[[ Data for analysis open ]]
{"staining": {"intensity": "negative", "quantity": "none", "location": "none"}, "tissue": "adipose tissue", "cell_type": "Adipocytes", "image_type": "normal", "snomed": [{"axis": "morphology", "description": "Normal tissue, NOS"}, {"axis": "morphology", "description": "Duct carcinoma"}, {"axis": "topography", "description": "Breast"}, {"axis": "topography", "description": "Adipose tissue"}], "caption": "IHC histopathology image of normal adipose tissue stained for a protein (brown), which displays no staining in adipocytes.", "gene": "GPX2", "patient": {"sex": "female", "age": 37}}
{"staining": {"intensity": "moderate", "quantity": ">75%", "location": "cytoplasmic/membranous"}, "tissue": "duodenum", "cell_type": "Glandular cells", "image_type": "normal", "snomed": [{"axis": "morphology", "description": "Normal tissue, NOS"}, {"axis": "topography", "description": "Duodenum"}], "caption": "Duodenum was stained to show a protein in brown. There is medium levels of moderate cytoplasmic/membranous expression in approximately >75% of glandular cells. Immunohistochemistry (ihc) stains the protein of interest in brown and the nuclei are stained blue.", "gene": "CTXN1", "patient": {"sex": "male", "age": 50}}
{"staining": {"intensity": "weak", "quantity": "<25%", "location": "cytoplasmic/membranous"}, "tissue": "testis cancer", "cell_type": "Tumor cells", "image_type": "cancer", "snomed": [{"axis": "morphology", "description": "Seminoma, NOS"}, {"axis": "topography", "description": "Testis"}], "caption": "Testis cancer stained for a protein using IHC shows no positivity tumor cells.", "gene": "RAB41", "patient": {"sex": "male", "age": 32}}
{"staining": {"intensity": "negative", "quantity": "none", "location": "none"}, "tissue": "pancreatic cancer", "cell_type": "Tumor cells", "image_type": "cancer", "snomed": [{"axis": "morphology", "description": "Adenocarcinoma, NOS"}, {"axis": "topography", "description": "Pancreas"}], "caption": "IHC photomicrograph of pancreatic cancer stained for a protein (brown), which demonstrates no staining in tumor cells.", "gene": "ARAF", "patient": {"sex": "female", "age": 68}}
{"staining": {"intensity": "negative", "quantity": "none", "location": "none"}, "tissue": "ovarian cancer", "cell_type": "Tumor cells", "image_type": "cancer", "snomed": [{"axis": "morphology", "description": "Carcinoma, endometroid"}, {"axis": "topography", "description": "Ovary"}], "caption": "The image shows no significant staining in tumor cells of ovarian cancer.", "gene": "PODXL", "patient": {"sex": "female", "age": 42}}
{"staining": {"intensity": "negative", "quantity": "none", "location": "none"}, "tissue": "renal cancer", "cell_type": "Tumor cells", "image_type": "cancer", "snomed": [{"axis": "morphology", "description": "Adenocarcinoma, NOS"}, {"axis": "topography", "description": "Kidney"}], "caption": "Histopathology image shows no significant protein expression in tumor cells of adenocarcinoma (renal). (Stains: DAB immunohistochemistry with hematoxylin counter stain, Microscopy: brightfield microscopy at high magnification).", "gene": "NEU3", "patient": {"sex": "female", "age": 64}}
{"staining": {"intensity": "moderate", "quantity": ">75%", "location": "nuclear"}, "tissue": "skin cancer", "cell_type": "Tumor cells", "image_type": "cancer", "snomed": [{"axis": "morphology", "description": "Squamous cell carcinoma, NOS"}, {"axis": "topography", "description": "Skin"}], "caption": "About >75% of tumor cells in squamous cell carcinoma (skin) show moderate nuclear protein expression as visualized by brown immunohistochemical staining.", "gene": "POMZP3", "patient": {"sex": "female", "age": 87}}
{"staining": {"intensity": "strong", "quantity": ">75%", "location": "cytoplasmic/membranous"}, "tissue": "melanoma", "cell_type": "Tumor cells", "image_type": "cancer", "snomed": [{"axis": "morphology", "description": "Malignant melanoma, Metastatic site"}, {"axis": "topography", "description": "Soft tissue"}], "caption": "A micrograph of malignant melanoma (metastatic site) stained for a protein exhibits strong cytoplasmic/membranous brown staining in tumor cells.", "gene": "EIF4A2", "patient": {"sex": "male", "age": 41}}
[[ Data for analysis closed ]]
- [Exercise goal]: Looking at the records above, return exactly the lines from the line with "photomicrograph of pancreatic" to the line with "no significant staining", both ends included.

- [Problem solution]:
{"staining": {"intensity": "negative", "quantity": "none", "location": "none"}, "tissue": "pancreatic cancer", "cell_type": "Tumor cells", "image_type": "cancer", "snomed": [{"axis": "morphology", "description": "Adenocarcinoma, NOS"}, {"axis": "topography", "description": "Pancreas"}], "caption": "IHC photomicrograph of pancreatic cancer stained for a protein (brown), which demonstrates no staining in tumor cells.", "gene": "ARAF", "patient": {"sex": "female", "age": 68}}
{"staining": {"intensity": "negative", "quantity": "none", "location": "none"}, "tissue": "ovarian cancer", "cell_type": "Tumor cells", "image_type": "cancer", "snomed": [{"axis": "morphology", "description": "Carcinoma, endometroid"}, {"axis": "topography", "description": "Ovary"}], "caption": "The image shows no significant staining in tumor cells of ovarian cancer.", "gene": "PODXL", "patient": {"sex": "female", "age": 42}}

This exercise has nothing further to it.